With harsh times comes a slow degradation of the farmland itself. These practices can’t work forever, and banks are sitting in the background ready to foreclose. Unfortunately, the banks will then be stuck with this parched and barren land, the system won’t get better… and the farmers will be decimated. And even if a blessed rain were to fall, the land and the process are just not the same. “Even if the rain came, it would have been extremely difficult to produce a crop with the conventional seed the farmers planted. That's because it would have required old-fashioned weeding—spraying Roundup would have taken out the plants along with the weeds—and these farms were mostly too big for that. They would have had a hard time summoning up the old hoeing crews from the pre-biotech days.
“‘We used to have migrant crews that would come in and take care of the weed problem,’ says [Louis Addison, an agent with Adams Crop Insurance in Lamesa, TX], ‘but the GM seeds have basically done away with that. It makes it very difficult on the farmer, you're almost pushed into this GM seed deal because it's about the only way to farm anymore.’” Mother Jones.
As the bi-partisan Congressional budget committee talks lumber forward, farm legislation is one of those “entitlements” that farm state conservatives don’t want to touch.
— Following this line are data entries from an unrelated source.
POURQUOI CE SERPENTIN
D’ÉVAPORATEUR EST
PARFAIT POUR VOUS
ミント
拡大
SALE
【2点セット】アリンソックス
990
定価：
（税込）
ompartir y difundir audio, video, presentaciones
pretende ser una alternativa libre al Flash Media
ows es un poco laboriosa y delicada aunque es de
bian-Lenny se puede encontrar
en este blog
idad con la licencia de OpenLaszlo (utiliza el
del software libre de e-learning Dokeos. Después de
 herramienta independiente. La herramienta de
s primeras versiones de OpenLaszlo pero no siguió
Since it’s called “insurance,” that is a loophole that can keep these subsidies in place while Medicare, Social Security, food stamps, Medicaid and other “entitlements” less hidden by name are on the block. We’ve destroyed our educational system, over-promised workers with defined benefit contribution pension benefits that we really cannot deliver, our infrastructure is crumbling and the government-funded research that could lead to new hi-tech jobs we so desperately need.
Yes there’s a role for government in making our lives better. It not about meat-axe removal of government functions… it’s about figuring out how to have a government that actually works and benefits most of us. Focus on leveling the playing field, taking away the slant that only benefits the top of the economic ladder. Focus on taking care of all of the people who need help. Amen.
I’m Peter Dekom, and we either make government work for most of us or we will continuing killing the democratic institutions that made the United States the greatest nation on earth.